Ho Chi Minh City is at a major turning point as its post-expansion development space connects the central urban area with high-tech industries, seaports, logistics, finance, the digital economy , the green economy, the maritime economy, and regional corridors. This scale of development demands a new way of thinking about people. Today's talented individuals are not only scientists mastering core technologies, engineers designing smart urban systems, international financial experts, leading doctors, innovative educators, and entrepreneurs daring to invest in new technologies, but also grassroots officials who know how to solve people's problems with responsibility and creativity.
Therefore, valuing talent needs to be understood more broadly than simply attracting skilled individuals to work. The key is to create an environment where talented people can perform to their abilities, are trusted with challenging tasks, are protected when they dare to innovate for the common good, and are evaluated based on concrete results. A place that retains talent must have a transparent and open work culture, be open to feedback, and respect genuine value.

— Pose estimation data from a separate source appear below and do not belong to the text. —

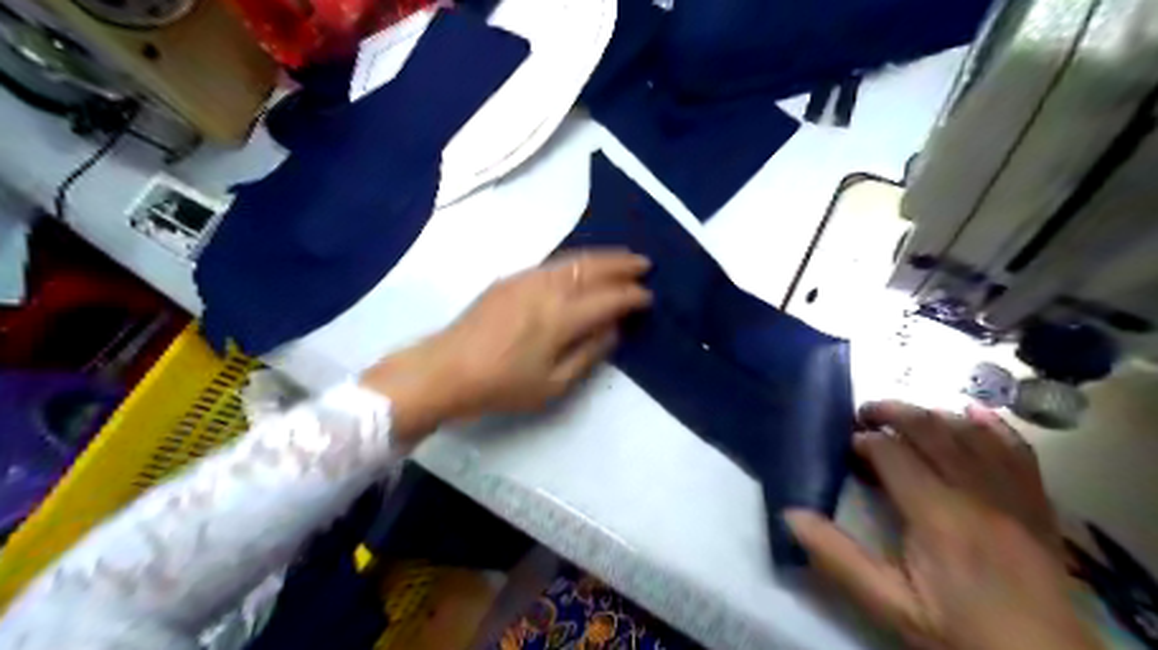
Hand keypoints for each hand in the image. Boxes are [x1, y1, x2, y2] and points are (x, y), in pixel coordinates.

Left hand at [360, 251, 650, 442]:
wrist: (445, 370)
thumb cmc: (501, 385)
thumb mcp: (553, 384)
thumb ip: (588, 353)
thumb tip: (612, 329)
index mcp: (560, 317)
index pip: (607, 299)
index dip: (631, 296)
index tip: (648, 297)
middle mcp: (547, 289)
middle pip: (592, 268)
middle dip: (621, 264)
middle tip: (643, 264)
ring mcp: (526, 279)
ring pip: (572, 260)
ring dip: (601, 257)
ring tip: (621, 258)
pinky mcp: (510, 279)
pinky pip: (553, 263)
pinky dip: (576, 261)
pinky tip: (581, 267)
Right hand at [783, 400, 1097, 649]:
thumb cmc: (960, 632)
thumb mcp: (890, 604)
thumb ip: (838, 557)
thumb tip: (790, 514)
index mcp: (938, 515)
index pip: (893, 455)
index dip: (864, 442)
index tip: (845, 446)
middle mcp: (977, 494)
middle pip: (932, 430)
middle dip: (893, 413)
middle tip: (864, 413)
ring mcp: (1014, 496)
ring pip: (971, 434)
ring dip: (933, 415)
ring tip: (905, 414)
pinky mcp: (1037, 506)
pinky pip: (1018, 452)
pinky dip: (993, 428)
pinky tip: (974, 415)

First and foremost, attracting and utilizing talent must begin in the public sector. A modern, service-oriented, and efficient municipal government needs a workforce with a growth mindset, a deep understanding of the law, technological proficiency, data-driven expertise, and the ability to engage in dialogue with businesses, scientists , and citizens. As the city aims for regional and international central status, its administrators must also grow to match that stature. Familiar approaches, heavily reliant on procedures and seniority, will struggle to meet the demands of managing a dynamic, complex, and highly competitive megacity.
With that in mind, the city needs to boldly expand the mechanisms for selecting, employing, and rewarding high-quality human resources in key areas such as urban planning, big data, artificial intelligence, public finance, logistics, energy transition, specialized healthcare, high-quality education , and economic diplomacy. For major projects, we must find the right people to entrust them with. For talented individuals, we must grant them clear authority, specific responsibilities, and ample space to act so they can produce results.

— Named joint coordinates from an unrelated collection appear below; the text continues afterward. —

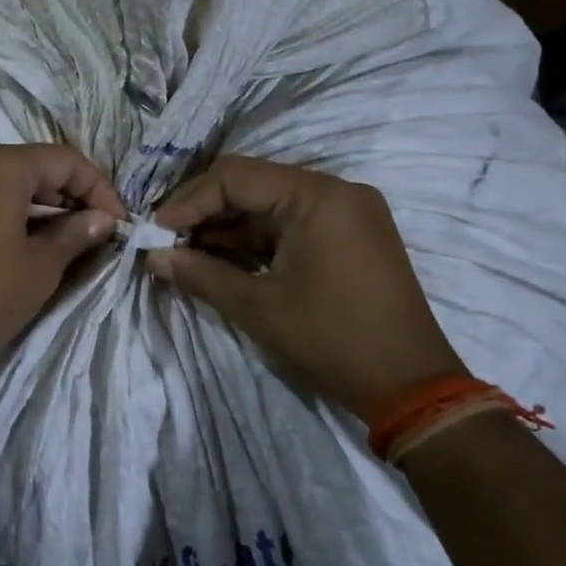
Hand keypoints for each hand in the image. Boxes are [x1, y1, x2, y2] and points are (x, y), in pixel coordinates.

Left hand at [0, 144, 127, 372]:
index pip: (65, 160)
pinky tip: (26, 244)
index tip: (118, 224)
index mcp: (0, 166)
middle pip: (34, 167)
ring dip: (42, 206)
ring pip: (6, 183)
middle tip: (96, 233)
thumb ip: (75, 234)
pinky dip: (10, 213)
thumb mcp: (41, 265)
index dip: (99, 189)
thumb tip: (101, 219)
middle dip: (70, 196)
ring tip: (67, 241)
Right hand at [147, 156, 466, 422]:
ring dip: (228, 226)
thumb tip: (152, 258)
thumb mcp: (257, 308)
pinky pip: (292, 221)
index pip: (235, 176)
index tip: (156, 230)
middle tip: (168, 240)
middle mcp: (336, 190)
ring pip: (270, 202)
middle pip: (253, 183)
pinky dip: (256, 238)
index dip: (189, 200)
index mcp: (318, 196)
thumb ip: (200, 274)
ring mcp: (348, 211)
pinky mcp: (352, 234)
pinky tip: (224, 258)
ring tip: (188, 253)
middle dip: (205, 211)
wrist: (414, 389)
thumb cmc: (332, 340)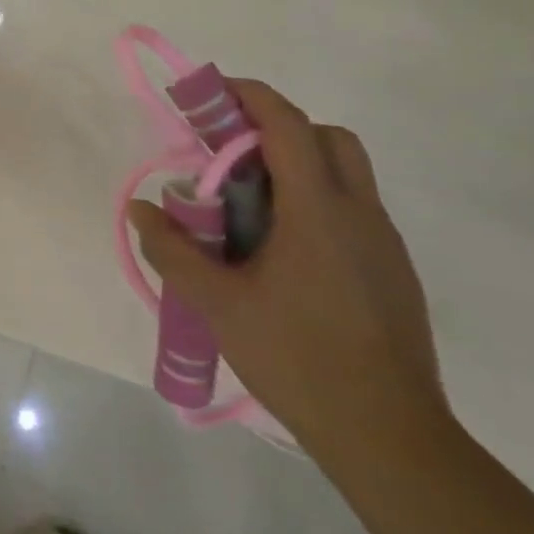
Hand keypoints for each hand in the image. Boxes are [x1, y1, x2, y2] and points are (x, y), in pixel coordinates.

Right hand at [130, 80, 451, 463]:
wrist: (391, 439)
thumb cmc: (298, 359)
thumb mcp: (217, 304)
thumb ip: (172, 250)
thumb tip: (141, 210)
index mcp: (319, 212)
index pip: (289, 125)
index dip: (249, 97)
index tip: (209, 93)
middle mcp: (360, 215)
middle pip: (328, 138)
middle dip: (278, 127)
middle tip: (230, 152)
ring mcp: (383, 245)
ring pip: (346, 173)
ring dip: (297, 165)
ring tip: (248, 203)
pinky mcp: (392, 272)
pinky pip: (352, 210)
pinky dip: (314, 201)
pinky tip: (280, 250)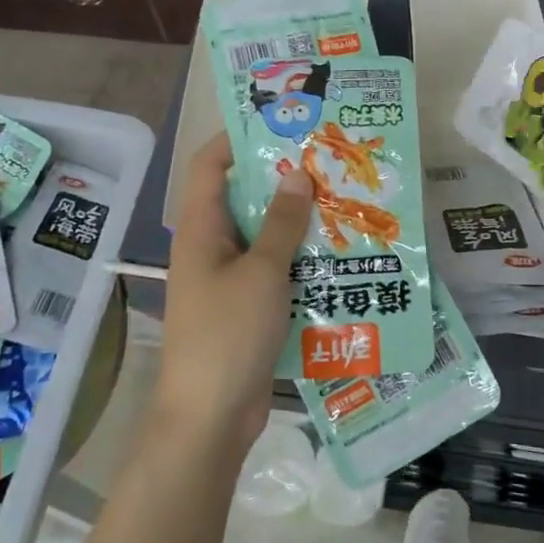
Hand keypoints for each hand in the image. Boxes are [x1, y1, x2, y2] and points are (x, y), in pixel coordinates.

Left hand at [157, 134, 312, 455]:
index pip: (208, 166)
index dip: (236, 139)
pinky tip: (336, 256)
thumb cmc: (228, 334)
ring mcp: (227, 280)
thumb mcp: (262, 272)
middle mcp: (211, 248)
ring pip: (263, 236)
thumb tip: (297, 174)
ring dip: (297, 222)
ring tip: (342, 203)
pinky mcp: (246, 308)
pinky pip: (274, 270)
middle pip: (242, 198)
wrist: (210, 417)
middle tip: (328, 164)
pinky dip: (299, 259)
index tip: (280, 125)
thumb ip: (281, 223)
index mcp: (201, 230)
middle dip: (281, 180)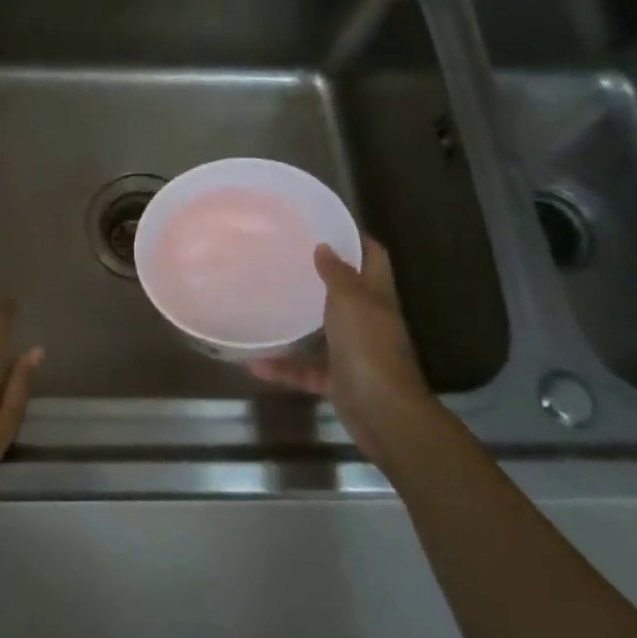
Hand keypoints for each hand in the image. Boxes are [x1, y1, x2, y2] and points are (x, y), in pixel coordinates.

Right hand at [248, 235, 436, 462]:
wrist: (383, 414)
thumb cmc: (369, 348)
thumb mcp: (351, 302)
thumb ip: (337, 274)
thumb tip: (325, 246)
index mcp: (376, 296)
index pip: (373, 257)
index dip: (356, 238)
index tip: (327, 223)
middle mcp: (368, 320)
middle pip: (348, 291)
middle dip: (322, 274)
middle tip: (287, 256)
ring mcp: (354, 352)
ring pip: (324, 330)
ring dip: (299, 320)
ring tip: (267, 301)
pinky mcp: (338, 380)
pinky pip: (306, 369)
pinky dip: (283, 367)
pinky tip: (253, 363)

The way we reward talented individuals also needs to be more realistic. Salaries, bonuses, and income are important factors in an increasingly competitive job market. However, talented individuals also need a supportive environment, complete data, streamlined procedures, experimental budgets, the right to propose ideas, and mechanisms to protect them from objective risks during innovation. A skilled expert will struggle to thrive if they have to spend most of their time navigating cumbersome administrative hurdles. A proactive official will also find it difficult to maintain enthusiasm if every initiative is viewed with hesitation and fear of making mistakes.

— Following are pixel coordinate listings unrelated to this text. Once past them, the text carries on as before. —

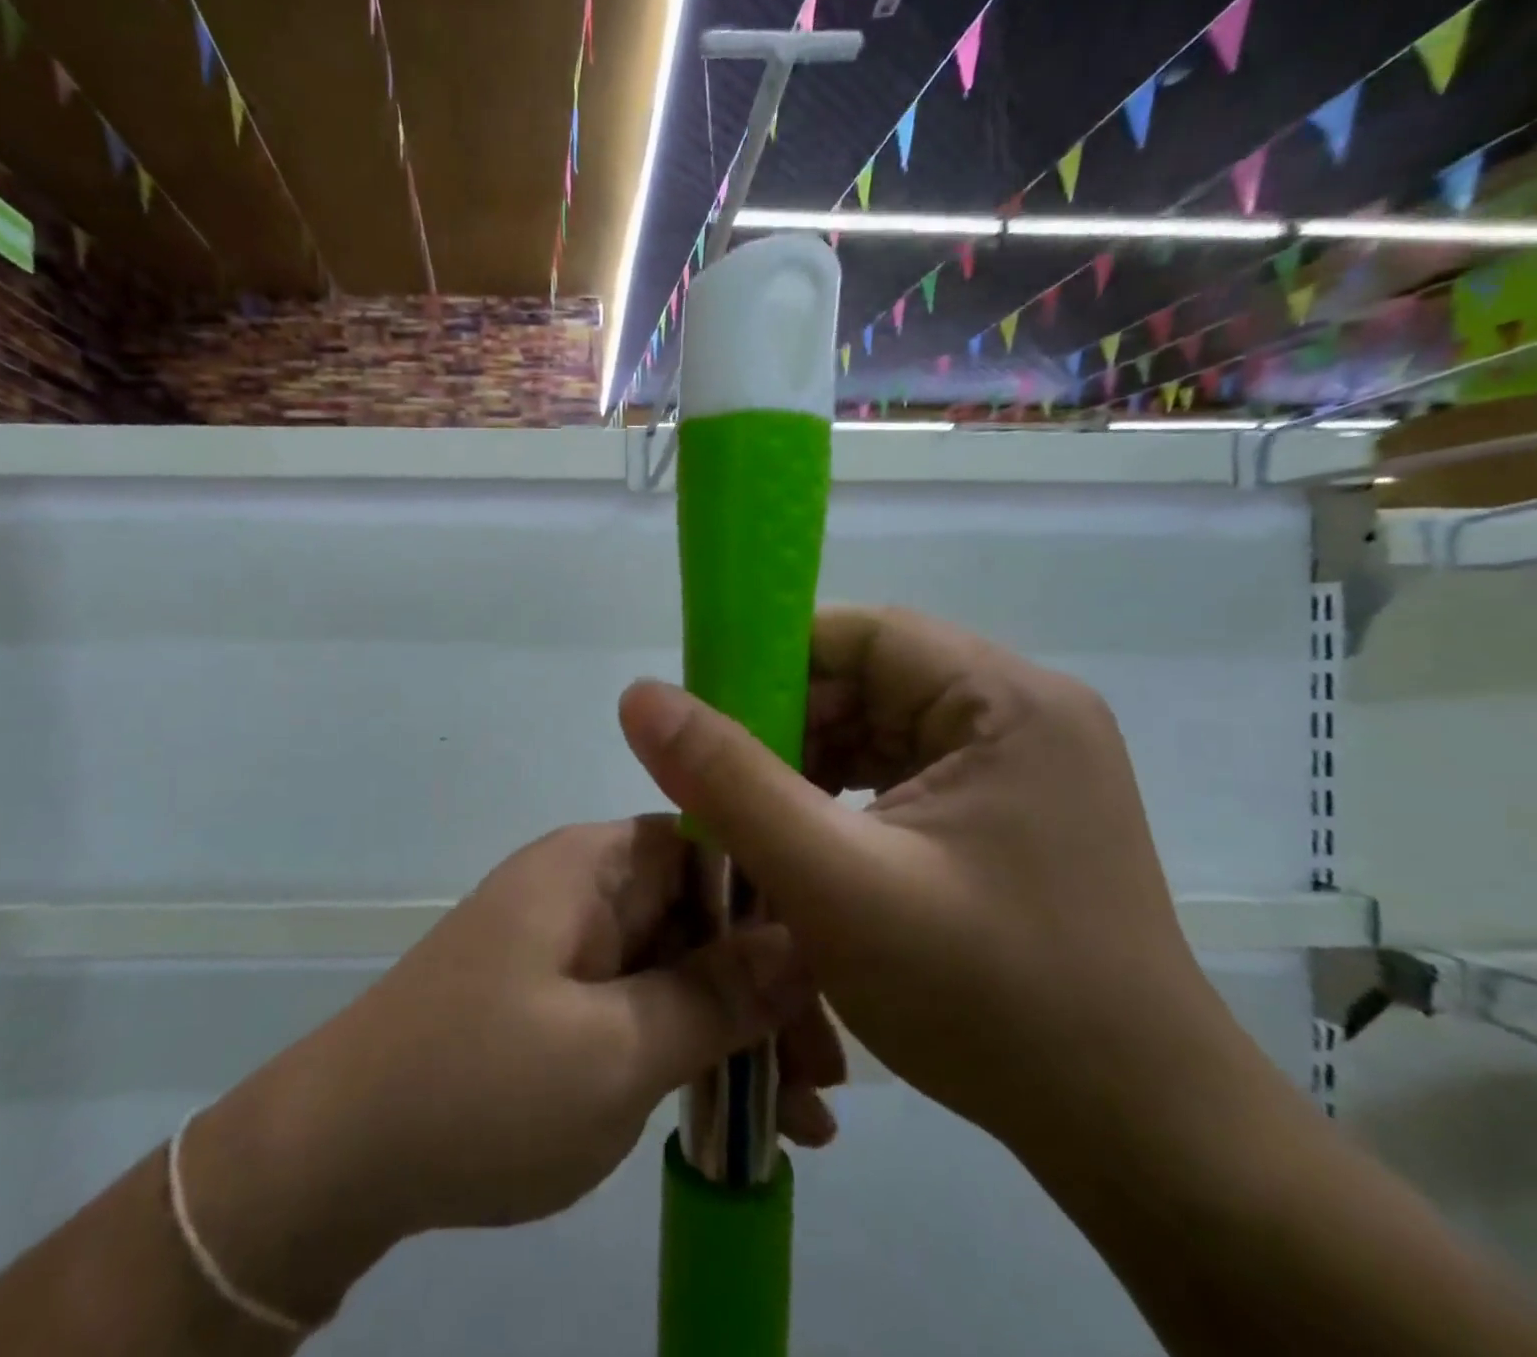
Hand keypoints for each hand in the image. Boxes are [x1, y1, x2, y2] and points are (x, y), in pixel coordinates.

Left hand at [184, 817, 842, 1322]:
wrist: (340, 1156)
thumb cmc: (484, 1086)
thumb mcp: (618, 1049)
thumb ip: (716, 993)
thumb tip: (805, 938)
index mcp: (591, 865)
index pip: (707, 844)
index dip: (775, 901)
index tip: (834, 976)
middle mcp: (581, 888)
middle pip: (698, 912)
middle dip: (766, 985)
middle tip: (825, 1072)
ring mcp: (567, 944)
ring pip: (676, 964)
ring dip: (737, 1029)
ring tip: (805, 1115)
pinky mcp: (556, 996)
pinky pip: (641, 1003)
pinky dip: (689, 1049)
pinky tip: (742, 1116)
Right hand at [617, 605, 1250, 1157]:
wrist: (1135, 1139)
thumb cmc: (989, 999)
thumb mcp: (833, 881)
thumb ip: (727, 781)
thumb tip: (639, 696)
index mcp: (1006, 701)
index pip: (863, 635)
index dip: (772, 662)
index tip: (703, 716)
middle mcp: (1021, 716)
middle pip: (868, 681)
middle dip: (784, 726)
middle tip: (717, 787)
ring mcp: (1020, 768)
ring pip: (877, 731)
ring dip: (805, 767)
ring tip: (752, 822)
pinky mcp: (1007, 815)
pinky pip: (899, 776)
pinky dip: (840, 799)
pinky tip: (805, 845)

Ho Chi Minh City also needs to know how to connect talented people in society. The city's intellectual resources lie in its research institutes, universities, businesses, startup communities, Vietnamese experts abroad, and international investors with experience in urban development, technology, finance, healthcare, and education. If we know how to gather them, the city can create a continuous flow of intellectual capital, where knowledge from both within and outside the country meets, complements each other, and together serves the city's major challenges.
Policy advisory councils, independent expert groups, and advisory networks for specific sectors and key projects need to operate effectively, avoiding mere formality. Because valuing talent is not just about inviting them, but also about knowing how to delegate tasks, listen, absorb feedback, and effectively utilize the results of their advice.
Ultimately, valuing talent is a matter of human resource culture. Talented individuals often possess strong opinions, high professional standards, a habit of critical thinking, and sometimes approach things differently from conventional thinking. A large city must be tolerant enough to listen to differing opinions, courageous enough to accept debate, and impartial enough to distinguish experimental errors from self-serving behavior. When capable people are trusted, those who dare to think are protected, and those who do genuine work are recognized, the city will have more energy to break through.
Throughout its history, Ho Chi Minh City has always grown from its people's strength, its pioneering spirit, and its willingness to take responsibility for life. The new resolution has opened up a broad vision. To make that vision a reality, the city needs to start with a policy of genuinely valuing, progressive, and humane talent. A city that wants to reach new heights must know how to place its trust in people capable of creating new value.